Nutrition and eating habits are closely related to many lifestyle-related diseases, and are also closely related to QOL in daily life. Therefore, in order to improve the health and QOL of the people, the goal is to realize a healthy diet that is physically, mentally and socially good.

In other words, the aim is to correct health and nutritional conditions, and to secure equal opportunities and resources for all citizens to sufficiently develop and exercise the ability to practice good dietary habits.

When setting goals in the field of nutrition and dietary habits, in order to achieve the ultimate goal of improving health and QOL, 1) “appropriate nutrient (food) intake” to improve “nutritional status”, 2) appropriate Since it is necessary to “change behavior” for nutrient (food) intake, and 3) “environment creation” to support individual behavior change, it is divided into three stages2) .

3. Current status and goals (1) Relationship with disease

and health – nutritional status, nutrient (food) intake levels

Stroke, some cancers (colon cancer, breast cancer, stomach cancer), diabetes, osteoporosis, etc. Nutrient intake levels associated with these diseases include energy (balanced with expenditure), fat, sodium, potassium, dietary fiber, antioxidant vitamins, and calcium.

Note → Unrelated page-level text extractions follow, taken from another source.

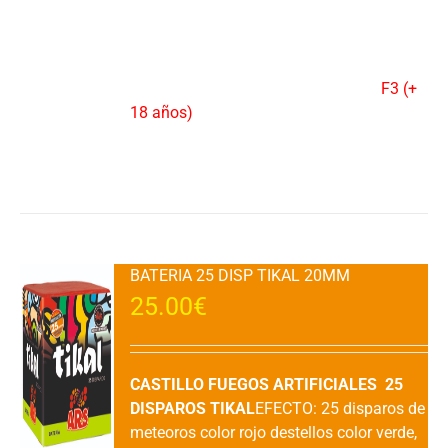
verdes a purpura, rojas a verdes, verde a
corona dorada y final de de silbido con
rojo a trueno con cracker.DURACION: 45"
aprox.VENTA: 1 UDAD.CATEGORIA:
F3 (+
18 años)
Añadir al carrito
Detalles
BATERIA 25 DISP TIKAL 20MM
25.00
€
CASTILLO FUEGOS ARTIFICIALES 25
DISPAROS TIKAL
EFECTO: 25 disparos de
meteoros color rojo destellos color verde,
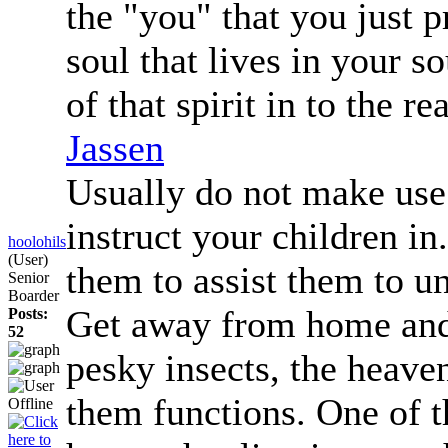
the "you" that you just p
soul that lives in your s
of that spirit in to the re
Jassen
Usually do not make use 
instruct your children in
hoolohils
(User)
them to assist them to un
Senior
Boarder
Get away from home and 
Posts:
52
pesky insects, the heave
them functions. One of t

Excessive energy intake needs to be evaluated in terms of the balance between energy intake and consumption, but it is difficult to evaluate this balance in terms of energy amount. and adult obesity (BMI ≥ 25.0) increased from 15.8% 20 years ago to 24.3% in 1997, especially among men in their 20s to 60s. It accounts for 25.2%. Obesity is a risk factor for various diseases, and prevention of obesity leads to prevention of disease development. Therefore, the percentage of obese people in men in their 20s to 60s should be 15% or less, and women in their 40s to 60s should be 20% or less. The goal is to In addition, obesity prevention has been an issue since childhood 3). Since it is increasing, we aim to stop this increasing trend and reduce it to 7% or less. On the other hand, the increase in underweight (BMI < 18.5) among young women is remarkable, and the number of women in their 20s has increased from 14.2% 20 years ago to 23.3%.

As fat energy ratio increases, the incidence of arteriosclerotic heart disease and the mortality rate of breast cancer and colorectal cancer have been observed to increase. 4) . The fat energy ratio has shown a rapid increase of nearly three times over the 30 years since the 1950s, and the increase is remarkable in young adults, reaching 27.1% per day on average among those in their 20s to 40s in 1997. Therefore, the goal is to reduce the fat energy ratio of this age group to an average of 25% or less. In addition, since the fat energy ratio has already reached an average of 31.0% between the ages of 7 and 14, it is also important to suppress the increase.

Regarding salt, from the viewpoint of preventing hypertension, 6g or less is recommended in other countries, and less than 10g is recommended in Japan5) . In 1997, the average daily intake for adults was 13.5 g, which is still excessive.

In addition, intake of potassium, dietary fiber, antioxidant vitamins, etc. is thought to work effectively in the prevention of cardiovascular disease and cancer6)-8) , but it depends on foods that are fortified with specific ingredients. Basically, it is desirable to take it as a regular meal instead of as a regular meal. Analysis of the relationship between these intakes and food intake reveals that the intake of vegetables contributes to a high percentage. It is estimated that 350-400g of vegetables is required for proper intake9) , so the goal is to aim for an average of 350g or more. As for calcium, an intake of 600 to 700 mg is required for adults10)., The average intake for adults in 1997 was 571 mg. Milk and dairy products, beans, and green and yellow vegetables contribute significantly to the appropriate intake of calcium9 ) . Aim for 130g, 100g, and 120g or more respectively.